I have 2 PVR's (non-Tivo Personal Video Recorders w/Hard Disks), my new one has an IR Blaster so that one is no problem and so far Comacast as only gone QAM on a few channels but over time will got to all, they are giving the converter away for free t oavoid the issue you mention.
In any event given the cost of the second converter box was only 6 bucks a month, I kept my old box, and Comcast has a feature where you can tell it to tune to a station on a set date/time and it does, so for the PVR I have that has no IR Blaster, I just use the cable programming feature.
As for my main TV, since the few channels that Comcast has changed I really don't watch I have my PVR hooked up both ways, an S-Video to the cable box for scrambled channels and those record through Input 1 and for the other channels with just the out of the wall cable, I program it through the PVR EPG, life is good.
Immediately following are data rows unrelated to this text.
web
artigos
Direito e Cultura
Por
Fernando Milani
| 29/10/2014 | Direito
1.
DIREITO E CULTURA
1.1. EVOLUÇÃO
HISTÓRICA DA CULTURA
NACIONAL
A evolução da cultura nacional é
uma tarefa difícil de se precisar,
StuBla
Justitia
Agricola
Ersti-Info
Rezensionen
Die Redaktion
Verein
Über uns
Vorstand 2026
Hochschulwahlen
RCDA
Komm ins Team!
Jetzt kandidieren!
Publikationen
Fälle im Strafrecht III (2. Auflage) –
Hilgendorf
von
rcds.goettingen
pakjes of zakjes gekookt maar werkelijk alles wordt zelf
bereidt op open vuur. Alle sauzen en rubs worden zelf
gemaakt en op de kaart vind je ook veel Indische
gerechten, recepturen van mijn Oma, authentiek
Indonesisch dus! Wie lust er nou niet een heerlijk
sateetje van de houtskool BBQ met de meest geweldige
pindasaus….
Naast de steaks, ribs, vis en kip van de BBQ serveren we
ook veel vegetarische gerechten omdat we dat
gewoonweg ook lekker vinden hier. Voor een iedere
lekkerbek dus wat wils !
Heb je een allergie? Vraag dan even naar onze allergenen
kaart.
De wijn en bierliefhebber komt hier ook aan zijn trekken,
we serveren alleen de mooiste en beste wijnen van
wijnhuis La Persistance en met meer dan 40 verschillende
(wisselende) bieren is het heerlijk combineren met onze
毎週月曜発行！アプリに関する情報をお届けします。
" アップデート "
The PVR I have lets me pick the input source on a per channel basis. Since the cable programming option is not actually a function of the converter box itself but is controlled by Comcast, I do the same on it for setting digital channels my PVR can't process scrambled or not.
My main TV also has many input options, a QAM tuner so I still have that plugged into the wall as well as the HDMI input from the cable box and the component output from the cable box goes to my HT so I can upscale or upconvert.
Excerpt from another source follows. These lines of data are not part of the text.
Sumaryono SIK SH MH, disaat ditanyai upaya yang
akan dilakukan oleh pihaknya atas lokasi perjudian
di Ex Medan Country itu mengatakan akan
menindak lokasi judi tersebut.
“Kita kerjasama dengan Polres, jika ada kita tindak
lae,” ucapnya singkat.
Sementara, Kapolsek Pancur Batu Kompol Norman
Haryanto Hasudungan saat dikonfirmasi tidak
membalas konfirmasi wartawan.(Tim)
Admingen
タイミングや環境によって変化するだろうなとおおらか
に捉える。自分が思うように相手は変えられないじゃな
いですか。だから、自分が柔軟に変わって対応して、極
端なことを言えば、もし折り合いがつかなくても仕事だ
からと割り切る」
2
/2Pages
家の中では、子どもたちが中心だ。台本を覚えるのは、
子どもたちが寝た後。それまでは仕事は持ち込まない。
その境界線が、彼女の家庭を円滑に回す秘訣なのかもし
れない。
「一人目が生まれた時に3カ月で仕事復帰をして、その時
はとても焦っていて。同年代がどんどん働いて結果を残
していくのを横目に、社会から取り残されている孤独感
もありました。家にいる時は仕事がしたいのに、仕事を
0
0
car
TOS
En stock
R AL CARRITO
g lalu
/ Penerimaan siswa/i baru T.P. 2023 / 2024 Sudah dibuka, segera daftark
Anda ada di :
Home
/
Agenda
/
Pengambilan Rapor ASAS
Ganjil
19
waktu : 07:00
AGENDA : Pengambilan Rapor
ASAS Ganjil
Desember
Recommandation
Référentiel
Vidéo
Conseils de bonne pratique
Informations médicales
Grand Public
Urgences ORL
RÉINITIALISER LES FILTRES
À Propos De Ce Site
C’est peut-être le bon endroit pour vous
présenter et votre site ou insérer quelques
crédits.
So I have options out of kazooo. For casual TV watching, which for me is "flipping" and watching parts of several shows at once cutting between them during boring parts or commercials, you can't beat the speed of flipping from my TV which is why I like to use its tuner, the cable box making flipping painful, the TV just flies from channel to channel, I have no idea why cable boxes are so slow on channel changes...
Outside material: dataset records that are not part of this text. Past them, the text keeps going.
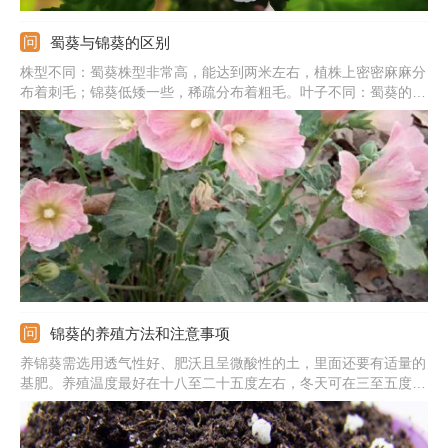
蜀葵与锦葵的区别
株型不同：蜀葵株型非常高，能达到两米左右，植株上密密麻麻分
布着刺毛；锦葵低矮一些，稀疏分布着粗毛。叶子不同：蜀葵的叶
子比较大，叶柄比较长，叶子两面分布着毛；锦葵的叶子相对小，
叶柄的长度较短，叶子两面都没有毛。花朵不同：蜀葵的花朵比较
大，颜色丰富多样；锦葵的花较小，颜色也很单调。
锦葵的养殖方法和注意事项
养锦葵需选用透气性好、肥沃且呈微酸性的土，里面还要有适量的
基肥。养殖温度最好在十八至二十五度左右，冬天可在三至五度。
浇水不能过量，宁干勿湿，尤其是冬天，水量一定要控制好。在植
株的生长期可用复合肥，花期则用磷肥。要注意，当它长势旺的时
候要及时修剪。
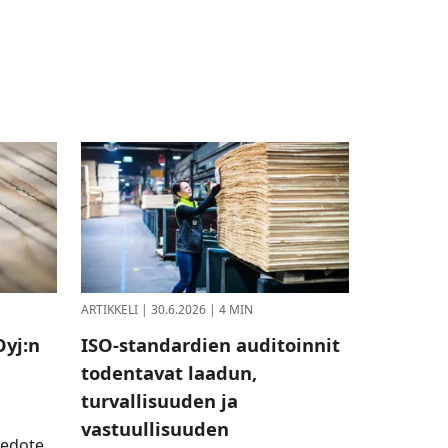
ARTIKKELI
|
30.6.2026
|
4 MIN
yj:n
ISO-standardien auditoinnit
todentavat laadun,
turvallisuuden ja
vastuullisuuden
iedote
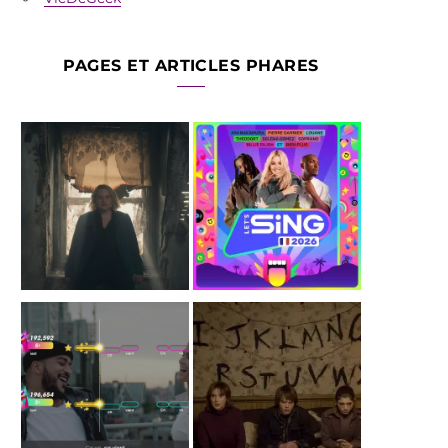
PAGES ET ARTICLES PHARES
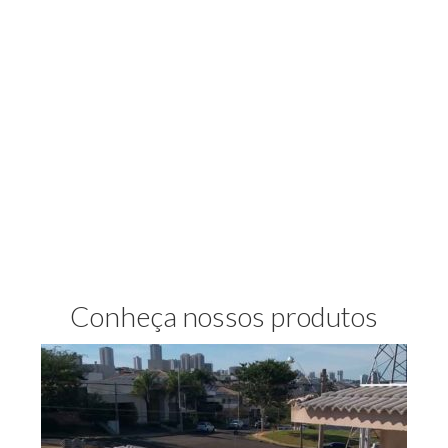
Conheça nossos produtos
In any event, until I cobble together my HTPC, my latest project, I am well covered now. Putting together a HTPC that with a QAM tuner(s), a Blu-Ray recorder, regular DVD/CD recorder is not really all that hard. The part I can't get is that total easy of use of the dedicated PVR's that dropped from the US markets last year. They are alive and well in Europe, Asia, Aisa-Pacific, but totally dead in the US markets so far, so my prject is to replicate in a PC with a A/V component footprint a PVR and the only missing piece is this highly integrated software that made it so easy to use, that I suspect that will come in time as more people take an interest in HTPC's, in the last year I have seen off-the-shelf units go from a few choices to a dozen or more, only time will tell how far that market will go, there is a limited demographic for it now.